**SOURCE PASSAGE**
·····

# Power To And From The Camper



## Metal Dad (Jun 4, 2013)

If I pay the bill, the lights stay on. Other than that detail, I know nothing about electricity.

When I go to pick up the camper from the storage yard, the batteries will no doubt be dead, by the time I've hitched up and plugged it in to the truck and drive home to start packing, they'll have a bit of a charge.

With that considered, I unplug the 7-way whenever I stop for like a meal on the road, or whilst hitched in the driveway, but parked overnight.

Is this necessary? 
Will leaving it plugged in damage or drain the truck battery? 
Is it common for the camper batteries to drain to dead, or have these seen their day?


----------



## Oregon_Camper (Sep 13, 2004)

Unless you have your truck wired different than normal, I don't think it will power the trailer connection unless the truck is running. I've left mine connected for days while at my house with no problems.

Normally your radio and gas detectors will drain your RV's battery over time while in storage.

To fixed this issue, you can either disconnect one battery connection each time you park your trailer or install a disconnect switch.

Here is an example of a basic disconnect switch....cost is about $10.


----------



## Todd&Regan (Jul 1, 2010)

Disconnect the battery whenever you put it away for storage. That way the battery will not be drained.


----------



## Snow (Sep 27, 2011)

It depends on how the charge lie from the truck is wired.. If it is wired after the ignition switch, then NO leaving the 7way plugged in while parked will not kill the truck battery BUT (always one of those) if the charge line is wired before the ignition then YES it could kill the truck battery.. Easy way to tell is connect a volt meter between the charge line and ground at the receptacle, with the truck off see if you have power across the two points.. if there is power then your charge line is wired before the ignition...

·····

**SUPPLIED DATA**
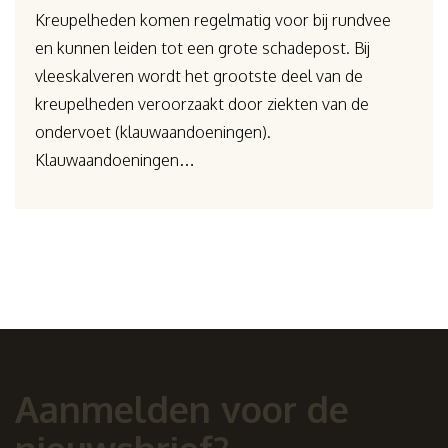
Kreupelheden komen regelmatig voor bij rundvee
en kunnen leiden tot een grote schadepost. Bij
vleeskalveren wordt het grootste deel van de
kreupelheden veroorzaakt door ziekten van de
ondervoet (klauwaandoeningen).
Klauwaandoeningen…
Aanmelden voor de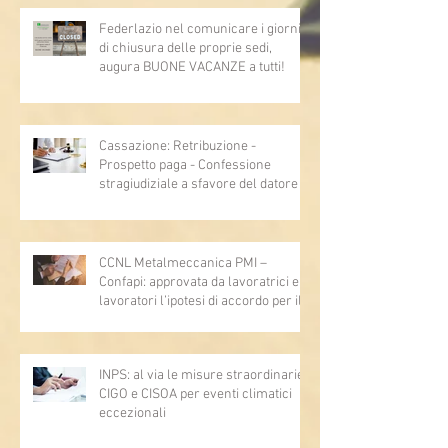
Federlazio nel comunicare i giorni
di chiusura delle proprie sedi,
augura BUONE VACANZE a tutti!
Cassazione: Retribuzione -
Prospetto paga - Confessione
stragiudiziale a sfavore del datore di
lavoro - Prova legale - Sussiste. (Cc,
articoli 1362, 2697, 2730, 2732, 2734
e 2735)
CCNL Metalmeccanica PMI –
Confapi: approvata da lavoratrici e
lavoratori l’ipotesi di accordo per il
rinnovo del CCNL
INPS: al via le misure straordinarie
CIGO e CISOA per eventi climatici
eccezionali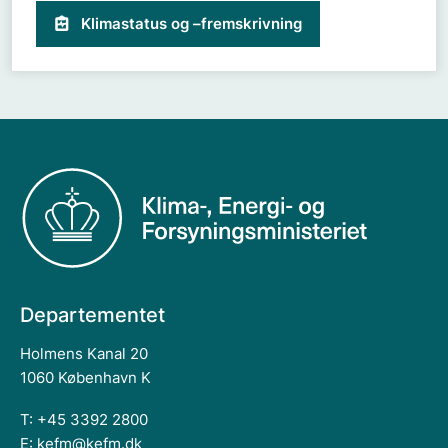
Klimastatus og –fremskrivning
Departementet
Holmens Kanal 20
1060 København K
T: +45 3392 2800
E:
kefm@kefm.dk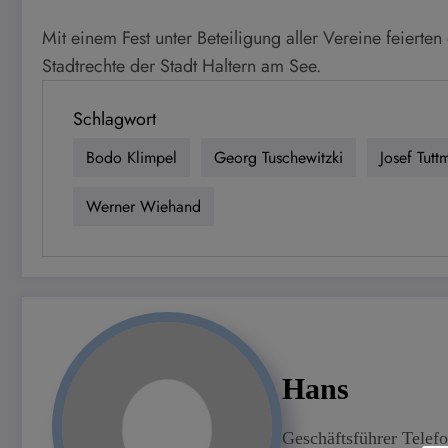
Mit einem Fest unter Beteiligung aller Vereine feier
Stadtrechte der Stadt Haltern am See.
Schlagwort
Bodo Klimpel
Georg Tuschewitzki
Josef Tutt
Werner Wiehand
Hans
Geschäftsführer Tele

·····

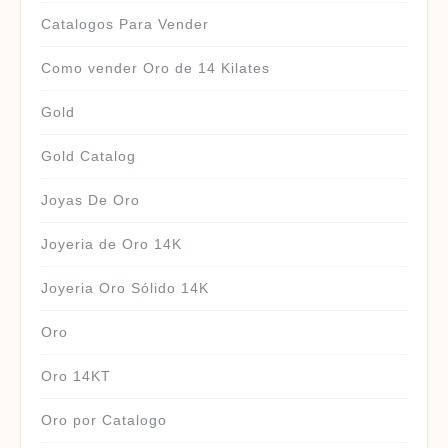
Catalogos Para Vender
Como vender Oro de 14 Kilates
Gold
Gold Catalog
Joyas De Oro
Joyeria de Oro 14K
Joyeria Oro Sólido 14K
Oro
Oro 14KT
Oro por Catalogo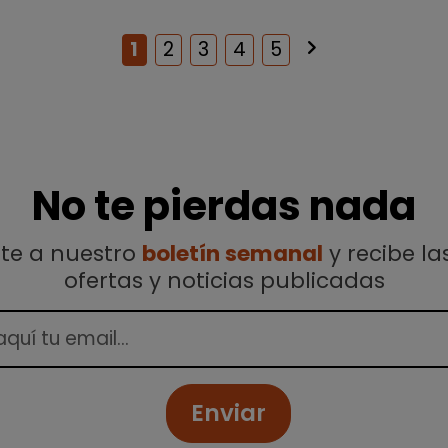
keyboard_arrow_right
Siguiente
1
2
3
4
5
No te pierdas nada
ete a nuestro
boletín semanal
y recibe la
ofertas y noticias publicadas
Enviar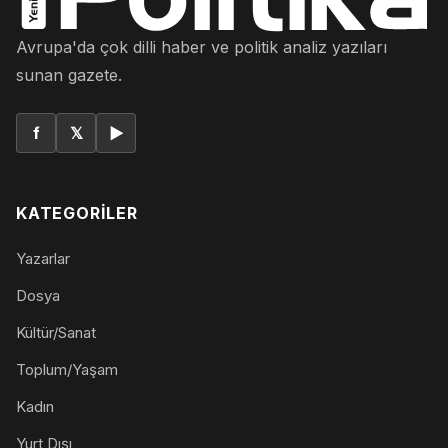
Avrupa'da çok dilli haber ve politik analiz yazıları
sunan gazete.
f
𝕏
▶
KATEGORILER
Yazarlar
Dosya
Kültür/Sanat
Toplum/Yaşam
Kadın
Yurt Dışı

·····

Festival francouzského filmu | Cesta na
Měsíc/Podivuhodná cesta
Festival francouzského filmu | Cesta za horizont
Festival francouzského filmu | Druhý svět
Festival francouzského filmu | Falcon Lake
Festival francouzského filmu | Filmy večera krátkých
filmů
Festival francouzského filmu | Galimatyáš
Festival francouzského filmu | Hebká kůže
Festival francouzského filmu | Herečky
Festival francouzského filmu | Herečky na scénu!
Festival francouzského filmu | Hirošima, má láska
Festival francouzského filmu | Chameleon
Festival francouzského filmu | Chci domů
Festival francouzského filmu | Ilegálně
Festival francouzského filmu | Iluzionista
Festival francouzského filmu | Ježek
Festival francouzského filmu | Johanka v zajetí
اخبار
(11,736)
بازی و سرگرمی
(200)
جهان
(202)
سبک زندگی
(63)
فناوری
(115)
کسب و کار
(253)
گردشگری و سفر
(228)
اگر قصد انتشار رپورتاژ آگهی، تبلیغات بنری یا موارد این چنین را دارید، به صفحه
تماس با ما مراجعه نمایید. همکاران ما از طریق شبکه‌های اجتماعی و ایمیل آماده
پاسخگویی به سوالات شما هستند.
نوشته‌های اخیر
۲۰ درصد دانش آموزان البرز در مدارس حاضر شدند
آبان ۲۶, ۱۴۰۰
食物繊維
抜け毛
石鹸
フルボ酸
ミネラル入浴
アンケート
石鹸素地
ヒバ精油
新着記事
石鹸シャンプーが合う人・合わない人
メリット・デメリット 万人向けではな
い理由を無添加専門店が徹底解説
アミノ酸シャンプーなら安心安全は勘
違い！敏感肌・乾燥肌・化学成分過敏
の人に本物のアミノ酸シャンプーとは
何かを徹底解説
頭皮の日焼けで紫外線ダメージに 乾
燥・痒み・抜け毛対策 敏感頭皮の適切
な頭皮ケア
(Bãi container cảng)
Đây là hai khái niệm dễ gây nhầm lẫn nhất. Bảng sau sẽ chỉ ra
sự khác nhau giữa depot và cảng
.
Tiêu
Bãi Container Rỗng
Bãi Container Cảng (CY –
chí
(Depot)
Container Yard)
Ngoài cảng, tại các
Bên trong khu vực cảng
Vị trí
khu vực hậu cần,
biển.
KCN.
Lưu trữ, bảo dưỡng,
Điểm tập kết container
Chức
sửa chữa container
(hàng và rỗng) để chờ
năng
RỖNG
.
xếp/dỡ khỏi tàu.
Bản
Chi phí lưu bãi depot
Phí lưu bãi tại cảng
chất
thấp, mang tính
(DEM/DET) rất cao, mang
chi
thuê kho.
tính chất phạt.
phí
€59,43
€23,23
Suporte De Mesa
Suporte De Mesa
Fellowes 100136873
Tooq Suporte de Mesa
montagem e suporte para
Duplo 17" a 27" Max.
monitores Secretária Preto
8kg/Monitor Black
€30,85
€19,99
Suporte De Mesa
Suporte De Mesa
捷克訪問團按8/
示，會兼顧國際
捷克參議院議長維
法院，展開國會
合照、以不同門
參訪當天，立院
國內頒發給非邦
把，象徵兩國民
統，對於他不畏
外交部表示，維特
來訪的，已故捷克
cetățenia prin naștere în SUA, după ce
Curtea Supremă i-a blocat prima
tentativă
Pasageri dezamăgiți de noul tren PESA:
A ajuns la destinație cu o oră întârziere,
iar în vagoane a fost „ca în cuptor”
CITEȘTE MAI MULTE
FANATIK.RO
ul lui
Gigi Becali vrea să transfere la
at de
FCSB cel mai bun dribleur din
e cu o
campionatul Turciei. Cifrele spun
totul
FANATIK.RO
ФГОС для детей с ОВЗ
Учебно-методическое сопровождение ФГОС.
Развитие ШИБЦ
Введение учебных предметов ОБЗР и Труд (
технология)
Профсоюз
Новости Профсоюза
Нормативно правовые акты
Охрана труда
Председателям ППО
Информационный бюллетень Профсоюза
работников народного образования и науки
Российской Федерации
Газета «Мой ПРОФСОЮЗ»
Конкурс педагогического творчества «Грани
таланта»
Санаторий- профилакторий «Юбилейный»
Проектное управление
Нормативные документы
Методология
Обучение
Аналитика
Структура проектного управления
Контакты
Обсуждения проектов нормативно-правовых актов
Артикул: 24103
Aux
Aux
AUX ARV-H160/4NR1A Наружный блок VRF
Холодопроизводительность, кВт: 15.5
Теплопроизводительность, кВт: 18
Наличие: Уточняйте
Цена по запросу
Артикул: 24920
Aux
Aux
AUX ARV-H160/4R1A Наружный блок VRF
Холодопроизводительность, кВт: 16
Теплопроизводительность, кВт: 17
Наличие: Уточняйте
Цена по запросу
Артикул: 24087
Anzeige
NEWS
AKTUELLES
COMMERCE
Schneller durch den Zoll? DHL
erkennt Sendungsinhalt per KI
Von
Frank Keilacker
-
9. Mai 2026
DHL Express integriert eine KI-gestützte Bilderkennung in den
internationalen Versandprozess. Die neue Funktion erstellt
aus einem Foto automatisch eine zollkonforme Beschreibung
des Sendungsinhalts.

·····

**TASKS TO PERFORM**
(a) Reproduce the part of the forum thread on camper power that opens with the words containing "With that considered, I" and closes with "with no problems.".
(b) Answer these from the forum thread on camper power:
(i) According to Oregon_Camper, what normally drains the RV's battery while it is in storage?
(ii) About how much does the basic disconnect switch cost?
(iii) Between which two points does Snow suggest connecting a volt meter?
(c) Resume the forum thread on camper power, starting right after its final post.

**ANSWER SET**
(a)
With that considered, I unplug the 7-way whenever I stop for like a meal on the road, or whilst hitched in the driveway, but parked overnight.

Is this necessary? 
Will leaving it plugged in damage or drain the truck battery? 
Is it common for the camper batteries to drain to dead, or have these seen their day?


----------



## Oregon_Camper (Sep 13, 2004)

Unless you have your truck wired different than normal, I don't think it will power the trailer connection unless the truck is running. I've left mine connected for days while at my house with no problems.

(b)
(i) The radio and gas detectors.
(ii) About $10.
(iii) Between the charge line and ground at the receptacle.

(c)
----------



## Metal Dad (Jun 4, 2013)

Wow! That was quick. What great info! Thanks one and all. I'll check it out and see what happens.

Though I've not hooked it up to a meter yet, I'm inclined to think it's pre-ignition wired because the first time I went to hitch it up, I plugged in the 7-way and heard music. The wife and kids left the radio on while showing it off when we first brought it home.

I can't rely on the wiring to be done with any sense of normalcy in my truck, as the prior owner installed a sound and alarm system, and removed it before selling, locks work occasionally by the fob, and every once in a while... I'll hit the button to unlock and the wipers make a single pass across the windshield. I've decided to conside it quaint.

I won't be surprised if the batts are original 2005 as well. I haven't looked under the tank cover much yet. I've had it out 3 times, and twice more to move it. Gonna look at OC's disconnect option.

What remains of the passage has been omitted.